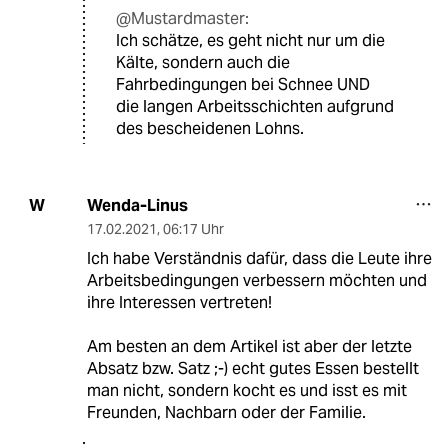
@Mustardmaster:
Ich schätze, es geht nicht nur um die
Kälte, sondern auch die
Fahrbedingungen bei Schnee UND
die langen Arbeitsschichten aufgrund
des bescheidenen Lohns.
Wenda-Linus
W
17.02.2021
,
06:17 Uhr
Ich habe Verständnis dafür, dass die Leute ihre
Arbeitsbedingungen verbessern möchten und
ihre Interessen vertreten!
Am besten an dem Artikel ist aber der letzte
Absatz bzw. Satz ;-) echt gutes Essen bestellt
man nicht, sondern kocht es und isst es mit
Freunden, Nachbarn oder der Familie.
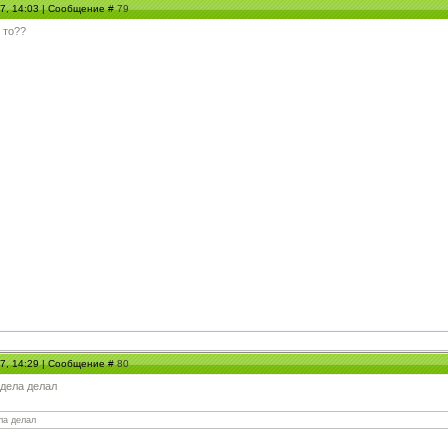
07, 14:03 | Сообщение #
79
о то??
07, 14:29 | Сообщение #
80
 дела делал
ла делал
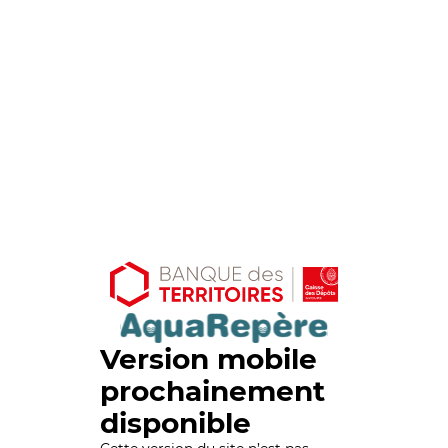
Version mobile
prochainement
disponible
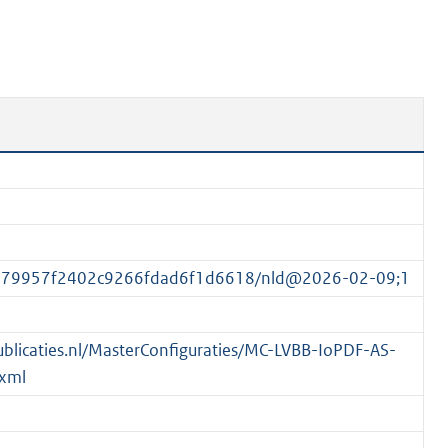
n
b
e
k
e
n
d
ea79957f2402c9266fdad6f1d6618/nld@2026-02-09;1
spublicaties.nl/MasterConfiguraties/MC-LVBB-IoPDF-AS-
xml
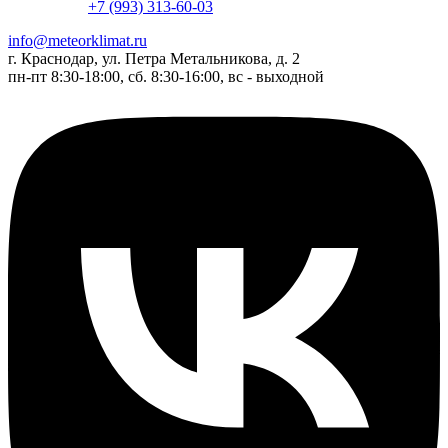
+7 (993) 313-60-03
info@meteorklimat.ru
г. Краснодар, ул. Петра Метальникова, д. 2
пн-пт 8:30-18:00, сб. 8:30-16:00, вс - выходной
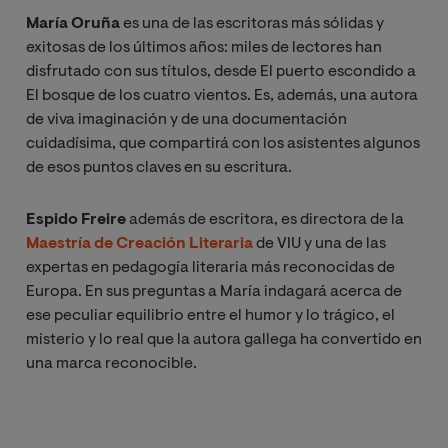
María Oruña
es una de las escritoras más sólidas y
exitosas de los últimos años: miles de lectores han
disfrutado con sus títulos, desde El puerto escondido a
El bosque de los cuatro vientos. Es, además, una autora
de viva imaginación y de una documentación
cuidadísima, que compartirá con los asistentes algunos
de esos puntos claves en su escritura.
Espido Freire
además de escritora, es directora de la
Maestría de Creación Literaria
de VIU y una de las
expertas en pedagogía literaria más reconocidas de
Europa. En sus preguntas a María indagará acerca de
ese peculiar equilibrio entre el humor y lo trágico, el
misterio y lo real que la autora gallega ha convertido en
una marca reconocible.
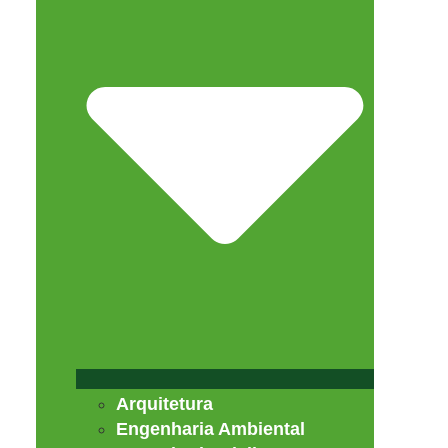
Arquitetura
Engenharia Ambiental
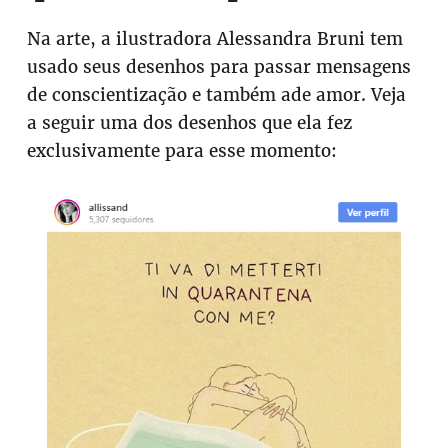
Na arte, a ilustradora Alessandra Bruni tem
usado seus desenhos para passar mensagens
de conscientização e também ade amor. Veja
a seguir uma dos desenhos que ela fez
exclusivamente para esse momento:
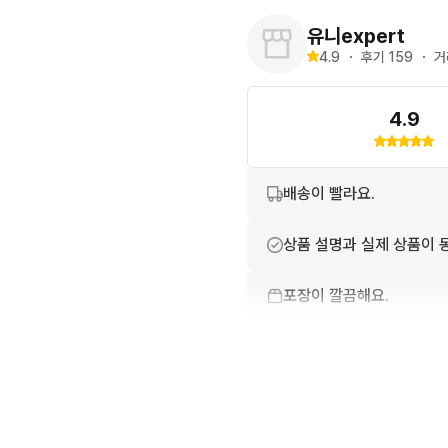
유니expert
4.9
・
후기 
159
・
거
4.9
배송이 빨라요.
상품 설명과 실제 상품이 
포장이 깔끔해요.
친절하고 배려가 넘쳐요.
번개톡 답변이 빨라요.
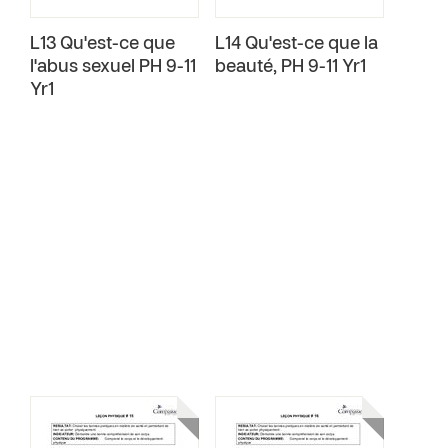
L13 Qu'est-ce que
L14 Qu'est-ce que la
l'abus sexuel PH 9-11
beauté‚ PH 9-11 Yr1
Yr1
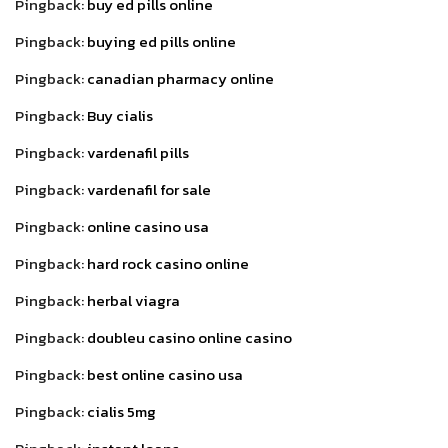
Pingback:
buy ed pills online
Pingback:
buying ed pills online
Pingback:
canadian pharmacy online
Pingback:
Buy cialis
Pingback:
vardenafil pills
Pingback:
vardenafil for sale
Pingback:
online casino usa
Pingback:
hard rock casino online
Pingback:
herbal viagra
Pingback:
doubleu casino online casino
Pingback:
best online casino usa
Pingback:
cialis 5mg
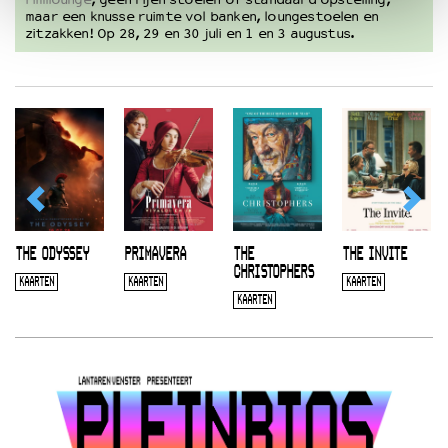
maar een knusse ruimte vol banken, loungestoelen en
zitzakken! Op 28, 29 en 30 juli en 1 en 3 augustus.
THE ODYSSEY
PRIMAVERA
THE
THE INVITE
CHRISTOPHERS
KAARTEN
KAARTEN
KAARTEN
KAARTEN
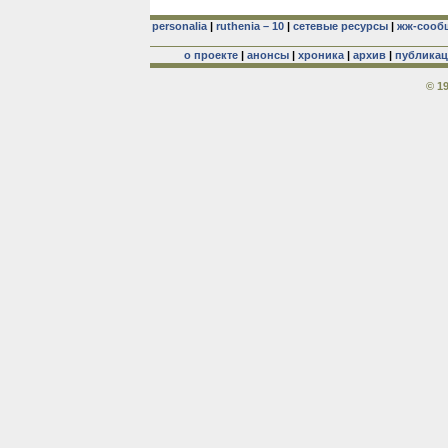
personalia
|
ruthenia – 10
|
сетевые ресурсы
|
жж-сооб
о проекте
|
анонсы
|
хроника
|
архив
|
публика
© 1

------------------------------------------------------------

EXERCISE BRIEF = All of the data is to be reproduced exactly, with the pictures left out.

OUTPUT OF THE TASK =
@Mustardmaster:
Ich schätze, es geht nicht nur um die
Kälte, sondern auch die
Fahrbedingungen bei Schnee UND
die langen Arbeitsschichten aufgrund
des bescheidenen Lohns.
Wenda-Linus
W
17.02.2021
,
06:17 Uhr
Ich habe Verständnis dafür, dass die Leute ihre
Arbeitsbedingungen verbessern möchten und
ihre Interessen vertreten!
Am besten an dem Artikel ist aber der letzte
Absatz bzw. Satz ;-) echt gutes Essen bestellt
man nicht, sondern kocht es und isst es mit
Freunden, Nachbarn oder der Familie.
07, 14:03 | Сообщение #
79
о то??
07, 14:29 | Сообщение #
80
 дела делал
ла делал
Version mobile
prochainement
disponible
n
b
e
k
e
n
d
ea79957f2402c9266fdad6f1d6618/nld@2026-02-09;1
spublicaties.nl/MasterConfiguraties/MC-LVBB-IoPDF-AS-
xml
+7 (993) 313-60-03
info@meteorklimat.ru
г. Краснодар, ул. Петра Метальникова, д. 2
пн-пт 8:30-18:00, сб. 8:30-16:00, вс - выходной
María Oruña
es una de las escritoras más sólidas y
exitosas de los últimos años: miles de lectores han
disfrutado con sus títulos, desde El puerto escondido a
El bosque de los cuatro vientos. Es, además, una autora
de viva imaginación y de una documentación
cuidadísima, que compartirá con los asistentes algunos
de esos puntos claves en su escritura.
Espido Freire
además de escritora, es directora de la
Maestría de Creación Literaria
de VIU y una de las
expertas en pedagogía literaria más reconocidas de
Europa. En sus preguntas a María indagará acerca de
ese peculiar equilibrio entre el humor y lo trágico, el
misterio y lo real que la autora gallega ha convertido en
una marca reconocible.
Arquitetura
Engenharia Ambiental
Na arte, a ilustradora Alessandra Bruni tem
usado seus desenhos para passar mensagens
de conscientização e também ade amor. Veja
a seguir uma dos desenhos que ela fez
exclusivamente para esse momento:
유니expert
4.9
・
후기 
159
・
거
4.9
배송이 빨라요.
상품 설명과 실제 상품이 
포장이 깔끔해요.
친절하고 배려가 넘쳐요.
번개톡 답변이 빨라요.
L13 Qu'est-ce que
L14 Qu'est-ce que la
l'abus sexuel PH 9-11
beauté‚ PH 9-11 Yr1
Yr1
Pingback:
buy ed pills online
Pingback:
buying ed pills online
Pingback:
canadian pharmacy online
Pingback:
Buy cialis
Pingback:
vardenafil pills
Pingback:
vardenafil for sale
Pingback:
online casino usa
Pingback:
hard rock casino online
Pingback:
herbal viagra
Pingback:
doubleu casino online casino
Pingback:
best online casino usa
Pingback:
cialis 5mg
maar een knusse ruimte vol banken, loungestoelen en
zitzakken! Op 28, 29 en 30 juli en 1 en 3 augustus.
THE ODYSSEY
PRIMAVERA
THE
THE INVITE
CHRISTOPHERS
KAARTEN
KAARTEN
KAARTEN
KAARTEN
personalia
|
ruthenia – 10
|
сетевые ресурсы
|
жж-сооб
о проекте
|
анонсы
|
хроника
|
архив
|
публика
© 1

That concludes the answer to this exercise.